While the other civilizations of the ancient world produced moral philosophies during the Axial Age, the Greeks produced natural philosophy. Western philosophy turned aside from the tradition of natural philosophy many times over in its history, but the problems of natural philosophy insistently returned, because the founding presuppositions of Greek philosophy had the problems of natural philosophy built into the conceptual framework. These problems could be avoided, but not permanently excluded.
While we rightly focus on the actual science of the early scientific revolution in the work of Copernicus, Galileo, Kepler, and others, this work did not appear ex nihilio. Many late scholastic philosophers like Jean Buridan and William of Conches were working on problems in natural philosophy, though their work took the form of commentaries on Aristotle, as was the scholastic tradition. The early scientists of the scientific revolution were more often than not well-versed in late medieval scholastic philosophy, and saw themselves as working on the same problems, albeit by a different method.
Once modern science took off, it was busy harvesting the low-hanging fruit of empirical science. At some point, the low-hanging fruit of science will be mostly exhausted, and in order to dig more deeply we will have to return to the philosophical roots of science. There are some hints that this is occurring now, but there is still a lot of hostility and misunderstanding between philosophers and scientists.
This historical situation is somewhat parallel to the social and economic problems posed by industrialization. Once industrialization became a force in its own right, transforming entire societies, industrialization has pushed forward to harvest the low-hanging fruits of economic development, and those involved in the process have reaped the economic rewards of this. But eventually, and indeed in the advanced industrialized world now, industrialization yields diminishing returns, and in order to further pursue this development we will have to return to the cluster of ideas examined in the earliest stages of the industrial revolution, thinking through these difficult problems on first principles.
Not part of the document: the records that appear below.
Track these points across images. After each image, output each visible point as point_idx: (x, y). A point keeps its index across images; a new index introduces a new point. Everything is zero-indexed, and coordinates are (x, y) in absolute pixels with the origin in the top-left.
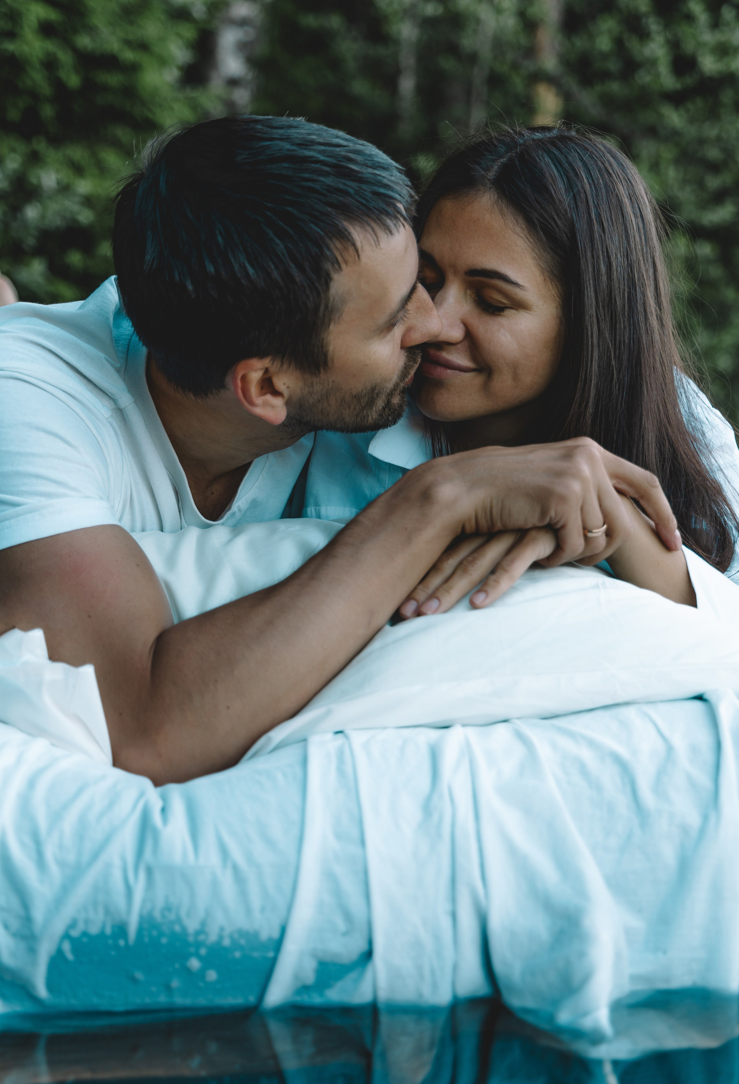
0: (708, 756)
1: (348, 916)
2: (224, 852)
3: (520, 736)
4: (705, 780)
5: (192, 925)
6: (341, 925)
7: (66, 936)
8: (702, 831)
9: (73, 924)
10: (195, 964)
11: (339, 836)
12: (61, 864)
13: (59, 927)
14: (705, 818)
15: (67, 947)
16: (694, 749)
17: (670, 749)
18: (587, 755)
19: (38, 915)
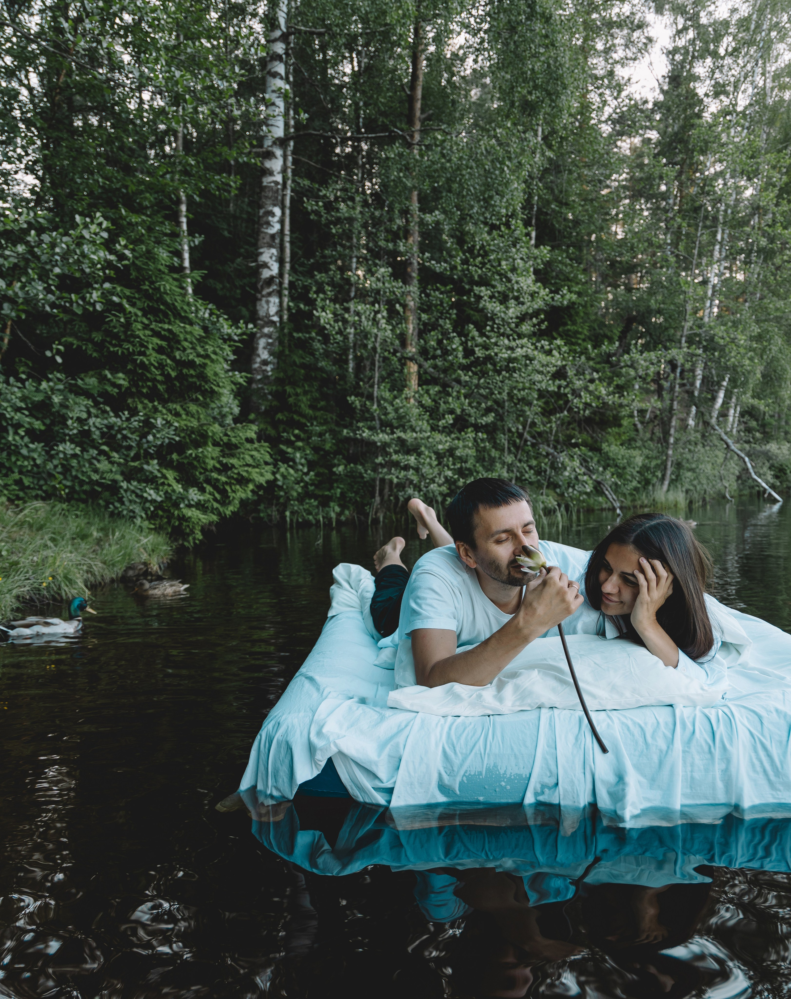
0: (671, 726)
1: (551, 772)
2: (512, 749)
3: (609, 716)
4: (669, 735)
5: (502, 772)
6: (548, 774)
7: (464, 775)
8: (667, 752)
9: (466, 772)
10: (503, 784)
11: (548, 746)
12: (462, 753)
13: (462, 773)
14: (668, 747)
15: (465, 778)
16: (666, 724)
17: (658, 723)
18: (630, 723)
19: (456, 769)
It would be a great historical irony if the way forward for future industrialization were to emerge from a post-scientific technology (like GAI emergent from technological tinkering), given that the greatest economic gains of industrialization derived from the systematic application of science to problems of industry. Arguably, the earliest innovations of the industrial revolution — Watt’s steam engine and early blast furnaces — were the result of tinkering, but the most dramatic gains of the industrial revolution were from the application of science. It was only after steam engines began to make their influence felt that Sadi Carnot wrote his theoretical treatise on ideal steam engines, Réflexions sur la puissance motrice du feu et sur les machines propres à développer cette puissance, but once science was brought to bear on the problems of steam engines, things really took off.